The glasses-clad squirrel patriarch takes it upon himself to collect the family's food stores, zipping from branch to branch and avoiding pesky woodland inhabitants that stand in his way. And it couldn't be simpler to jump right in: on-screen touch controls (a directional pad and jump button) regulate his every move.
Your mission is clear-cut from the very beginning: collect all the acorns before time runs out, then head to the exit door. As difficulty ramps up in subsequent stages, additional objectives and obstacles are tossed in to keep you on your toes. By the end of stage two, pieces of fruit appear in addition to acorns. Collect them all and you'll get an accessory for Mr. Nibbles: a hat, a mustache, or even a different color of rope to swing from.

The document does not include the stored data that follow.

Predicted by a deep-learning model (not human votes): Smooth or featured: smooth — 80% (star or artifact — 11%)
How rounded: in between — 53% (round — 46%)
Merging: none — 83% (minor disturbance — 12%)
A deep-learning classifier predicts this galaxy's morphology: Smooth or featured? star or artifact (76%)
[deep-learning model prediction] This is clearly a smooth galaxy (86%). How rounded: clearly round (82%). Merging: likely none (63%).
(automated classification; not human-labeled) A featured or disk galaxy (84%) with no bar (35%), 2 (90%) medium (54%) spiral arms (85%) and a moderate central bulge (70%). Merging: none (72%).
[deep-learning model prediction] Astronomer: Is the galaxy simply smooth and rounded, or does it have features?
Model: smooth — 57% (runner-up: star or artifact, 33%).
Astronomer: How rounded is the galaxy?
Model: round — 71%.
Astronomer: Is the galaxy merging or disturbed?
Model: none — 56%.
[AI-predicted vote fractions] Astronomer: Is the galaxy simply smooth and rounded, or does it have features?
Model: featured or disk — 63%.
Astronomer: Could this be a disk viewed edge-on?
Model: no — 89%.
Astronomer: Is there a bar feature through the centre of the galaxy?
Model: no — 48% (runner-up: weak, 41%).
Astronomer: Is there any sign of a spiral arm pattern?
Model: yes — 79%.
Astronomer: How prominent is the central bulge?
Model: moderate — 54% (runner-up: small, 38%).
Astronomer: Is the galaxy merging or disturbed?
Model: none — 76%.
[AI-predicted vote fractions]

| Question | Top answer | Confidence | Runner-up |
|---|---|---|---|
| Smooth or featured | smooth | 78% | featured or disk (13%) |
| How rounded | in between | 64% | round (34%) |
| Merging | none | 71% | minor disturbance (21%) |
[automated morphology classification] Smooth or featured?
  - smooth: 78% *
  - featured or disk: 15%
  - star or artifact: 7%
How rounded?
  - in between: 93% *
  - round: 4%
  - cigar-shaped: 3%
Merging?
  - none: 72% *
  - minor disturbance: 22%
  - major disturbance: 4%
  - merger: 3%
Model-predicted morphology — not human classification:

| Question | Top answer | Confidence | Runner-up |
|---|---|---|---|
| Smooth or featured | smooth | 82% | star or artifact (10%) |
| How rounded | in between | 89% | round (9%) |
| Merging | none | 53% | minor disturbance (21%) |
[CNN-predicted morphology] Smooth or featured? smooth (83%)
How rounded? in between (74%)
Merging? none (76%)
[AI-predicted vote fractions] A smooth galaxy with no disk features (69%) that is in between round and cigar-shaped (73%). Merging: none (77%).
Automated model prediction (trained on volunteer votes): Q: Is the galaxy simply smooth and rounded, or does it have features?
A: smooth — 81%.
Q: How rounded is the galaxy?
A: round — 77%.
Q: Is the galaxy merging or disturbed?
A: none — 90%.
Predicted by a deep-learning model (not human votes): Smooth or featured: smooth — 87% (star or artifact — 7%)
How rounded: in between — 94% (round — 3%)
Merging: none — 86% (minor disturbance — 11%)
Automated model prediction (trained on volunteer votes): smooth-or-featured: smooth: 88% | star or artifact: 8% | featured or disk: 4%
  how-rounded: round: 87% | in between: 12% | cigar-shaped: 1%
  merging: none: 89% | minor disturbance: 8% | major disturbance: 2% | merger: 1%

Amidst all this collecting you still have enemy creatures to deal with. Fortunately, they don't take any lives or force you to start over. Touch one instead of bopping it on the head and you'll only be slowed down for a brief period of time.
It's prudent to make every move count. But when Mr. Nibbles doesn't run so much as glide from point A to point B, that can be quite difficult. Long leaps and precision jumps from disappearing platforms are the norm, and Little Acorns simply doesn't give you the tightness you'd expect. It feels quite floaty and loose, and learning to swing across large gaps using Mr. Nibbles' momentum can be difficult.
When you find yourself forced to retrace steps to pick up valuable acorns, you'll find yourself wishing for mechanics similar to that of Mario or other platformers that feel much weightier than Little Acorns. Later levels offer Mr. Nibbles super speed, high-powered jumps, and other power-ups that aid in making the sojourn for nuts a cinch - or at least, they would, if you weren't fighting against them so often.
Luckily, until the later stages of the game, these issues aren't insurmountable. You might ragequit more often due to the control issues and vow never to play the game again like angry gamers are apt to do, but you'll probably come back due to the addictive nature of the acorn-collecting and "just one more stage" mentality. A funky soundtrack and clean, angular visuals go far to set this one out from the pack, and it's great to pass around between friends and family members for a quick-hit challenge.
Little Acorns may not be a textbook example for excellent platforming mechanics, but it's still a perfectly serviceable adventure that's perfect for small chunks of on-the-go acorn hoarding. Give it a try, even if only to see a squirrel in a bowler hat. It's a beautiful thing.